* [Exercise description]
Your answer is to be every line of the material that includes the string "wrist".

-----

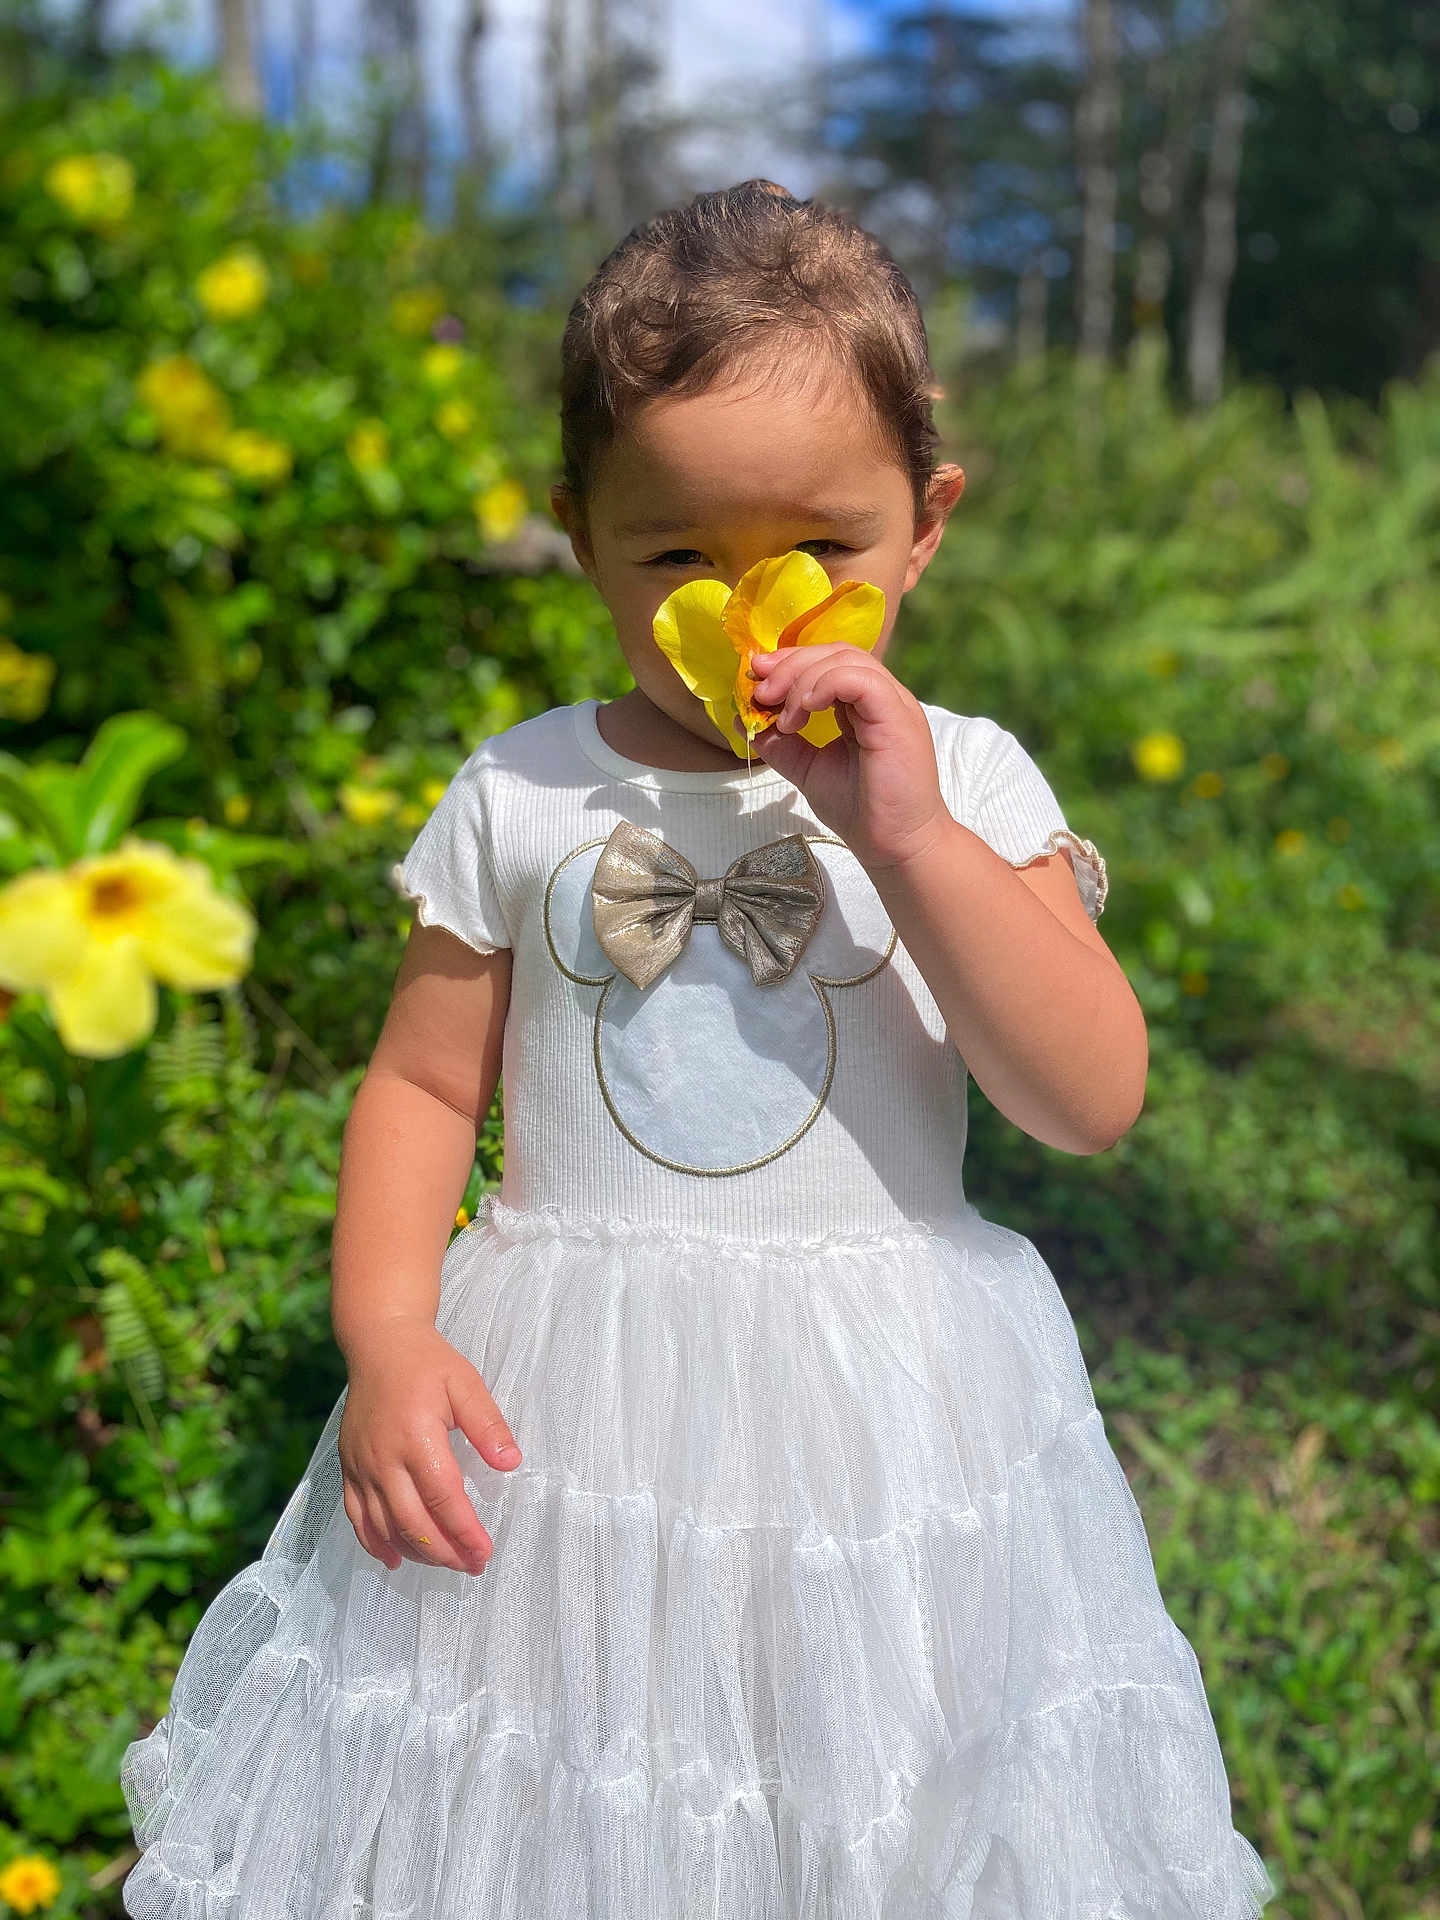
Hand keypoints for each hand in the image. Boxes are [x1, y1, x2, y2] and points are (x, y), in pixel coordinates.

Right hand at [337, 1318, 521, 1576]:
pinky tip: (394, 1558)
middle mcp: (383, 1457)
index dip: (465, 1531)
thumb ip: (488, 1424)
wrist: (379, 1345)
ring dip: (415, 1551)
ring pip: (383, 1525)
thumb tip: (511, 1463)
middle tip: (472, 1566)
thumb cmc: (427, 1363)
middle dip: (444, 1552)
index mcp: (416, 1436)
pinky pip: (356, 1516)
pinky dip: (374, 1542)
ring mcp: (362, 1465)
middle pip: (412, 1521)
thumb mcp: (465, 1383)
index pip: (443, 1498)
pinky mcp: (348, 1467)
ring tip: (445, 1564)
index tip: (484, 1552)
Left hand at [739, 643, 949, 871]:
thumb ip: (781, 743)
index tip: (756, 679)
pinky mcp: (898, 717)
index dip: (790, 662)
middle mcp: (883, 696)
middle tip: (760, 692)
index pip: (829, 661)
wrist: (894, 845)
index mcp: (865, 704)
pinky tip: (803, 712)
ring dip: (802, 679)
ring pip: (846, 660)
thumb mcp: (808, 768)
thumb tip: (743, 720)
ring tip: (783, 718)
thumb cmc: (860, 809)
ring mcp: (894, 704)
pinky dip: (824, 686)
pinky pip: (861, 680)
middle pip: (835, 652)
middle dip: (790, 665)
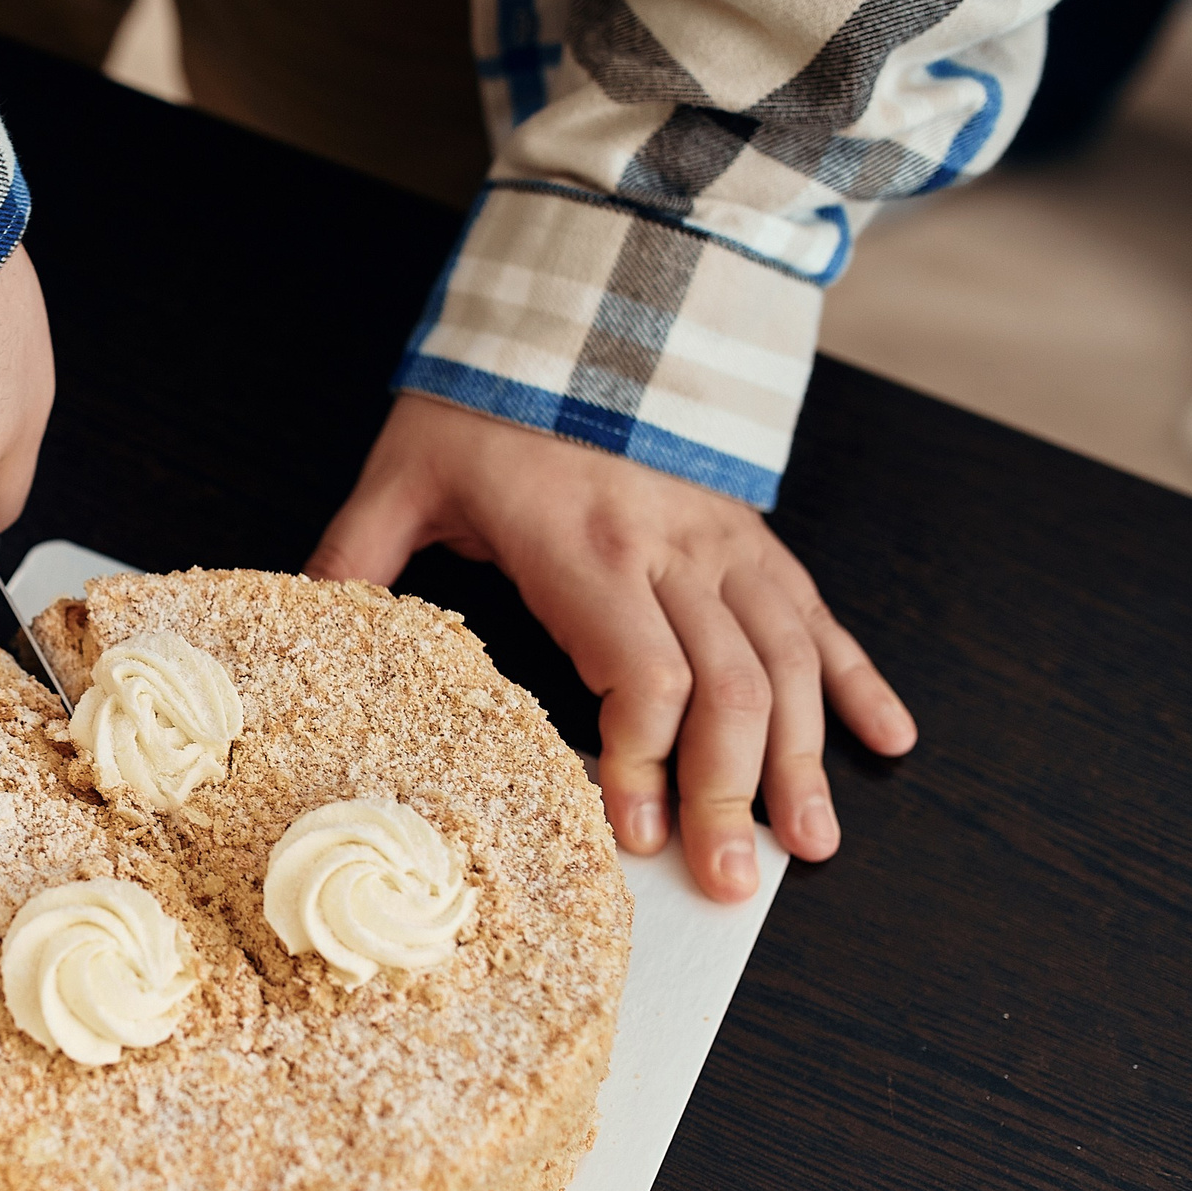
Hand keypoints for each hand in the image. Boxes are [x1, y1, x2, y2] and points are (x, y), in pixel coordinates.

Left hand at [305, 394, 915, 900]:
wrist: (575, 305)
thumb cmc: (484, 400)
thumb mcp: (402, 475)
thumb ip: (353, 557)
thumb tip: (301, 624)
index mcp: (585, 545)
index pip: (643, 675)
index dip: (645, 762)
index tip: (634, 834)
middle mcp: (672, 548)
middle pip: (727, 690)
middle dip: (733, 795)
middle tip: (731, 885)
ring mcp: (725, 540)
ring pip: (788, 663)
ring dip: (805, 759)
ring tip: (810, 845)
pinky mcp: (753, 534)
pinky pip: (820, 614)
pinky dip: (861, 680)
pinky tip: (890, 742)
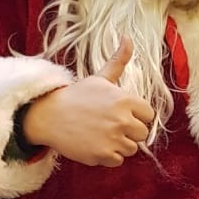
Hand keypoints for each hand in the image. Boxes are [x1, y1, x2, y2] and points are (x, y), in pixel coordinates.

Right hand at [23, 38, 154, 167]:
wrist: (50, 116)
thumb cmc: (77, 96)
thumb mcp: (100, 78)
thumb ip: (118, 61)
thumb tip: (129, 37)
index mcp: (125, 100)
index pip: (149, 115)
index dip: (136, 116)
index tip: (121, 114)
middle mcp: (121, 120)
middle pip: (142, 134)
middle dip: (129, 132)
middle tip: (109, 125)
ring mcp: (112, 139)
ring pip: (131, 149)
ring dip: (119, 145)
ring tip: (101, 134)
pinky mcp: (102, 155)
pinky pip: (117, 161)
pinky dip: (108, 156)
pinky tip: (94, 144)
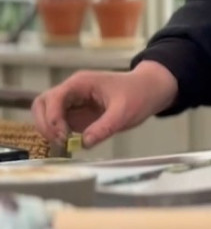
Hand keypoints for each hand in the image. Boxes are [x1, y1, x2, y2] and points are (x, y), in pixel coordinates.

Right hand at [31, 61, 178, 148]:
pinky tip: (70, 144)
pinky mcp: (77, 114)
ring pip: (46, 113)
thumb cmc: (139, 95)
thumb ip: (105, 127)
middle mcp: (72, 91)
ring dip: (49, 129)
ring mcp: (73, 102)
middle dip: (45, 124)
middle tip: (60, 142)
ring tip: (65, 144)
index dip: (52, 118)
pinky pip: (58, 123)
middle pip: (42, 104)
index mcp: (81, 83)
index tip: (63, 135)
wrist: (151, 90)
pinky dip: (58, 134)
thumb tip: (84, 143)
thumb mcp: (125, 112)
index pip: (53, 98)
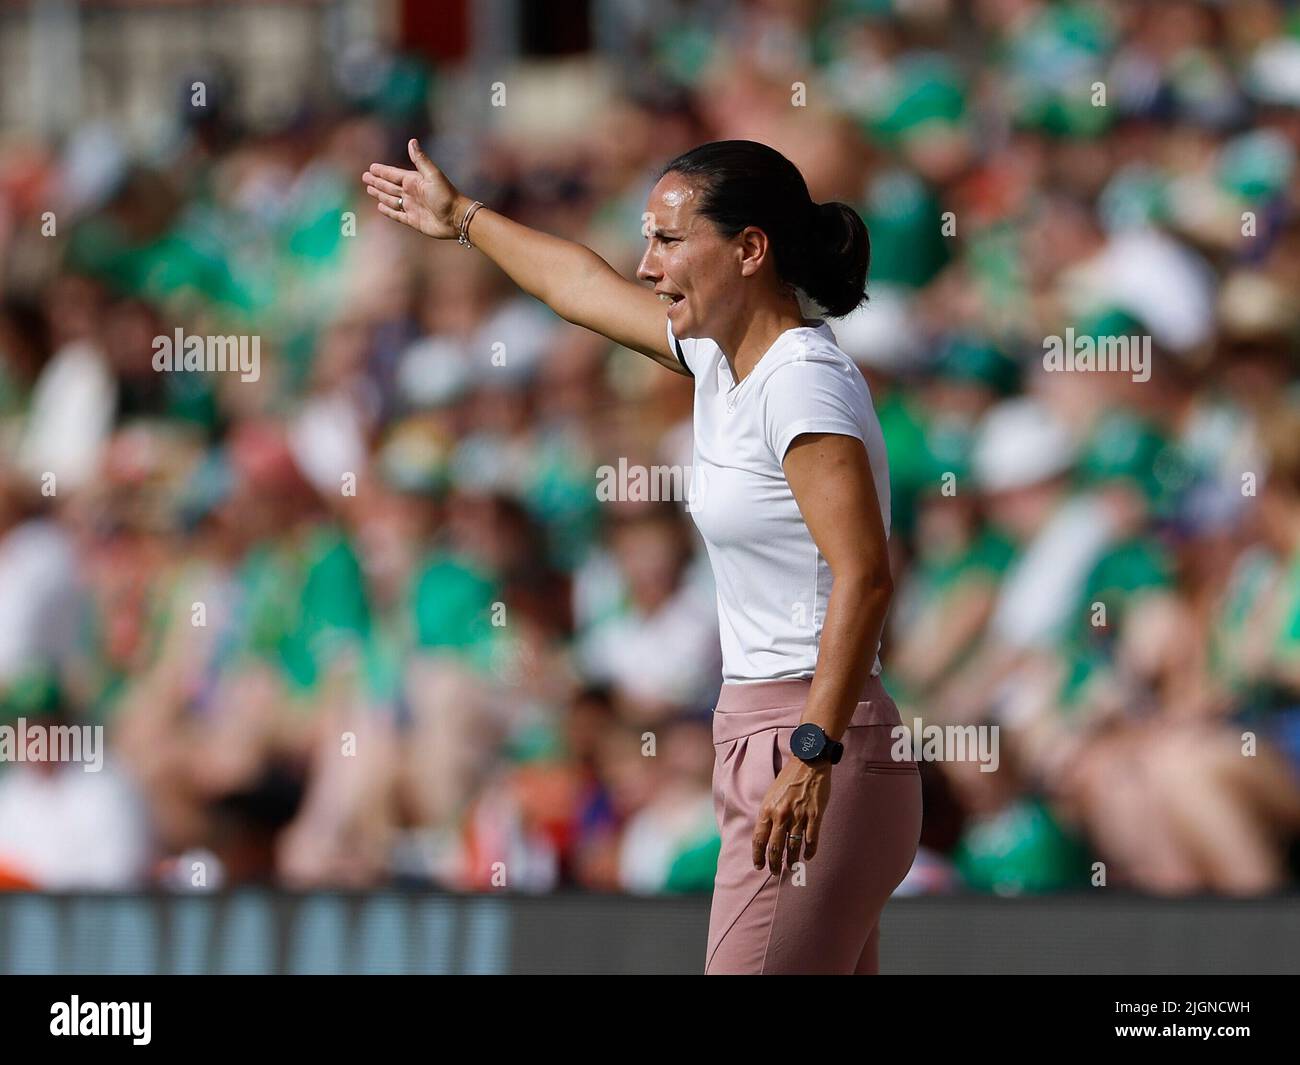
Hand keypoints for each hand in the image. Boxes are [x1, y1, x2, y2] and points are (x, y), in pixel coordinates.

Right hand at [362, 138, 467, 239]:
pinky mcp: (413, 220)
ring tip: (369, 190)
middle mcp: (411, 193)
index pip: (393, 174)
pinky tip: (380, 206)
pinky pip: (397, 214)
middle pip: (389, 186)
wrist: (456, 218)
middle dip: (377, 182)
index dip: (382, 171)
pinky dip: (388, 210)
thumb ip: (420, 160)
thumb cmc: (446, 195)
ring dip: (380, 194)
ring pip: (391, 199)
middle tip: (365, 177)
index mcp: (414, 181)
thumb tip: (412, 141)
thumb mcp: (432, 175)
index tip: (371, 167)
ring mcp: (411, 207)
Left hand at [752, 754, 832, 875]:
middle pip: (775, 848)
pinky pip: (811, 840)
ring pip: (793, 847)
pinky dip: (809, 851)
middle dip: (774, 863)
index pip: (759, 839)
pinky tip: (808, 856)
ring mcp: (799, 816)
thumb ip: (768, 814)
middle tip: (775, 872)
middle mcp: (781, 815)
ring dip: (791, 860)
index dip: (758, 856)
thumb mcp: (771, 795)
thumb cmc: (788, 779)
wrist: (808, 762)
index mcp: (768, 809)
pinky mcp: (815, 815)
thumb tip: (765, 834)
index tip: (758, 866)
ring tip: (790, 867)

-----

* [Exercise result]
wrist: (379, 1345)
wrist: (894, 845)
wrist: (575, 305)
wrist: (50, 116)
wrist: (151, 90)
wrist: (456, 218)
wrist: (808, 762)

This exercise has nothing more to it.